Aber wo ist dann der Unterschied zwischen dem Schätze-Sammeln auf Erden und dem Schätze-Sammeln im Himmel? Ich denke, er liegt im letzten Satz des kurzen Textes aus der Bergpredigt: „Wo dein Schatz ist, da wird auch dein Herz sein.“ Und das ist für mich die entscheidende Frage: Woran hängt letzten Endes unser Herz? Denn – so hat es Martin Luther formuliert – „woran du dein Herz hängst und worauf du dich verlässt, das ist eigentlich dein Gott.“

Wir sollten unser Herz in dieser Sache ernstlich prüfen. Hängt es wirklich an Gott, dem Schöpfer und Erhalter allen Lebens, dem Urhe­ber aller guten Gaben, oder haben die muslimi­schen Fundamenta­listen in all ihrer Verblen­dung doch Recht, wenn sie ihren Hass und ihren Terror immer wie­der auf Symbole des westli­chen Kapitalismus richten? Dienen wir im einst christlichen Abend­land nicht doch längst dem Mammon? Sind nicht die Börsen und die Banken und die Shopping-Malls unsere wahren Heiligtü­mer?

Gott möge uns davor bewahren – aber wie wäre es wohl, wenn das alles eines Tages zusammenbrechen würde? Wenn unsere Geldanla­gen plötzlich nichts mehr wert wären? Wenn Staat und Wirtschaft Massen von Menschen entlassen müssten, um zah­lungsfähig zu blei­ben? Wenn unser soziales Netz einfach nicht mehr zu finanzieren wäre? Und wenn dann irgendein autoritärer Verführer von rechts oder links außen auftauchen würde, um den Protest der Enttäusch­ten auf seine Mühlen zu lei­ten? Hätten wir Christen dem etwas entge­genzusetzen? Hätte unser Glaube noch genug Substanz, um uns dann Zuflucht und Orientie­rung zu bieten? Oder hängt auch unser Herz so sehr an Geld und Gut, an Ruhe und Sicherheit, dass wir nur noch verzweifeln könnten, wenn sie uns genommen wür­den?
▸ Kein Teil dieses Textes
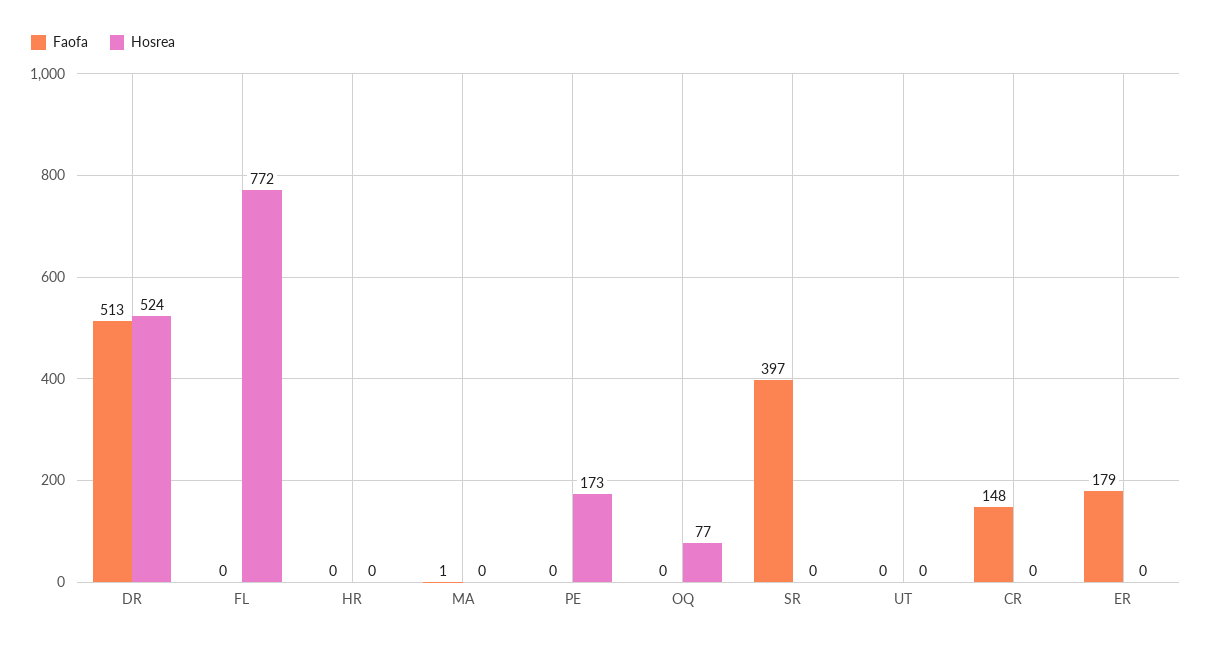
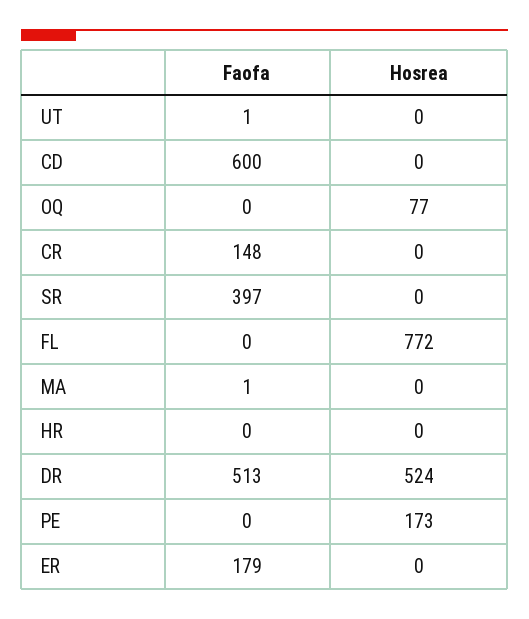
  {
    "Faofa": {
      "DR": 513,
      "FL": 0,
      "HR": 0,
      "MA": 1,
      "PE": 0,
      "OQ": 0,
      "SR": 397,
-     "UT": 0,
+     "UT": 1,
      "CR": 148,
-     "ER": 179
+     "ER": 179,
+     "CD": 600
    },
    "Hosrea": {
      "DR": 524,
      "FL": 772,
      "HR": 0,
      "MA": 0,
      "PE": 173,
      "OQ": 77,
      "SR": 0,
      "UT": 0,
      "CR": 0,
-     "ER": 0
+     "ER": 0,
+     "CD": 0
    }
  }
Es ist leicht gesagt, dass unser Herz nicht an dem hängt, was wir haben und besitzen. Es tut uns auch nicht weh, etwas davon abzuge­ben, solange immer noch genug für uns selber übrig bleibt. Aber was mit meinem Herzen passieren würde, wenn es eines Tages hart auf hart käme, das wage ich nicht vorherzusagen. In mancher Hinsicht wäre es da wohl leichter, so radikal zu sein wie Jesus und auf irdische Schätze ganz zu verzichten.

Es mag sein, dass wir das nicht schaffen. Denn wirklich radikal und konsequent sein, das können immer nur wenige. Aber wenn wir zu denen nicht gehören, dann möchte ich uns wenigstens an den Schatz im Himmel erinnern, der dort immer schon für uns bereit liegt. Und zwar ist das ein Schatz, den wir nicht selbst ge­sammelt haben, sondern den Gott für uns angelegt hat: einen Schatz an Gottver­trauen und Zuversicht, an Glaube, Hoffnung und Liebe. Von diesem Schatz können wir jederzeit abheben, so viel wie wir brau­chen – ohne Kreditkarte und ohne Rückzahlungspflicht, so wie Fre­derick seine Farben und Sonnenstrahlen. Und dieser Schatz wird reichen fürs ganze Leben und für alle Lebenslagen. Wenn unser Herz daran hängt, dann sind wir in guten Händen. Und mit unserem Be­sitz mögen wir dann verfahren, wie unser Herz es uns gebietet. Amen.